In the interest of narrowing things down, obviously a soubrette or lyric tenor is going to have a relatively bright voice and a bass, contralto, or dramatic baritone/mezzo is going to have a relatively dark voice. It makes more sense to narrow down discussion to roles which can be sung by voices with a variety of colors in the first place.

*better with a brighter voice*
- Brunhilde
- Turandot. I'm probably in the minority here, but I like Turandot to sound feminine, youthful. she's supposed to be a beautiful princess, not a fur wearing socialite snob as she's normally portrayed.
- Rosina
- Adelgisa....really? the innocent, virginal young priestess is going to be played by a deep, dark dramatic mezzo? Surely that doesn't make any more sense to you than it does to me.
- Desdemona
- Joan of Arc. It can be sung by either a mezzo or a soprano. I prefer the latter.
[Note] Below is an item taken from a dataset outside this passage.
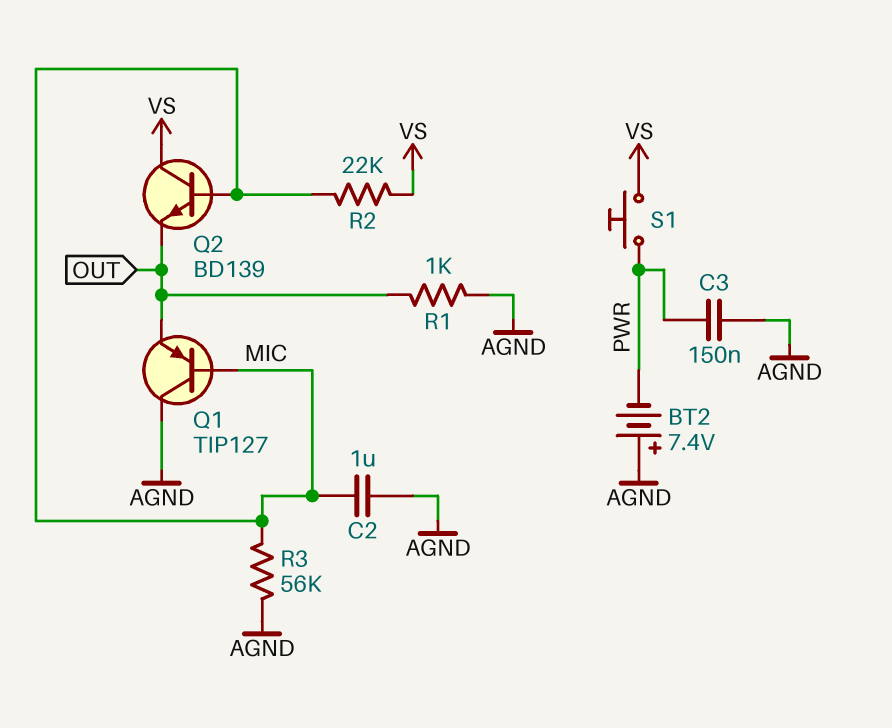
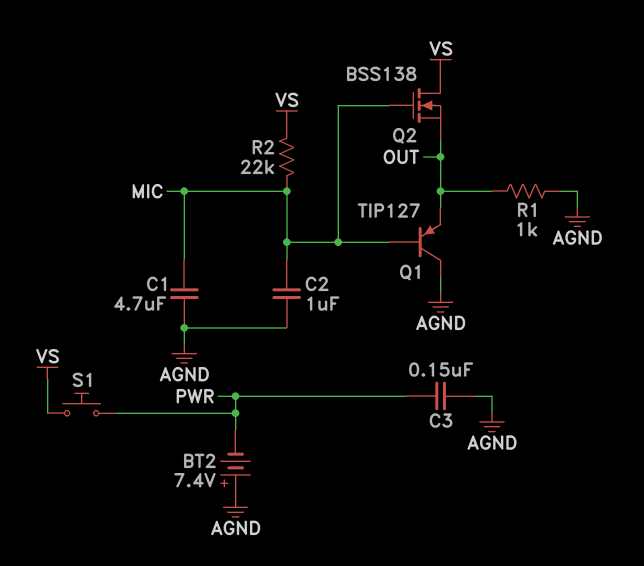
C1: none -> 4.7uF (AGND, MIC)
Q2: NPN BD139 (B MIC, C VS, E OUT) -> NMOS BSS138 (G MIC, D VS, S OUT)
R3: 56k (AGND, MIC) -> none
*better with a darker voice*
- Norma. I hate to say this because I adore Sutherland's early Casta Diva, Ah Bello and high D in the trio, but the role requires the chest voice and agility in the lower range of a contralto. There needs to be some huskiness, venom, scorn. 
- Lady Macbeth
- Abigaille
- Manrico. I can see where tastes differ on this one because the music written for him doesn't particularly match his character. He is basically a minstrel, yet the music written for him is heroic and masculine as hell, so you either have a dark, manly voice which doesn't fit the character or a more lyrical, bard-like voice which doesn't fit the music. As it's more important to me that the music be pleasing in the auditory sense, I went with the former. 
- Rodrigo. For once, we have a baritone character who is young and idealistic. This should show in the voice.
- Otello 
- Semiramide. In addition to being a queen, she's kind of a cougar. As such, a voice with a little extra mezzo in the middle register works better imho. Additionally, half the tessitura is more lyric mezzo to begin with (several mezzos have sung the aria) and the role was written for Isabella Colbran, a voice which was already pretty dark and low-lying, nearer the end of her career to disguise her disappearing upper register. 
- Duke of Mantua. He's a seducer. He should be at least a little dark and mysterious.
- Carmen. To be frank, it is borderline offensive that soprano Carmens have become a norm (with an exception for assolutas like Callas and Verrett of course). Carmen needs to be femme fatale sounding. She needs sultriness, indecency, THIRST. 
- Don Giovanni: He is a predator. To be honest, the closer he is to sounding like a bass, the better.


----------



## Sloe (May 9, 2014)

I agree that Brünnhilde and Turandot are preferable with brighter voices for the same reason Balalaikaboy argued that Turandot should have a bright voice.


----------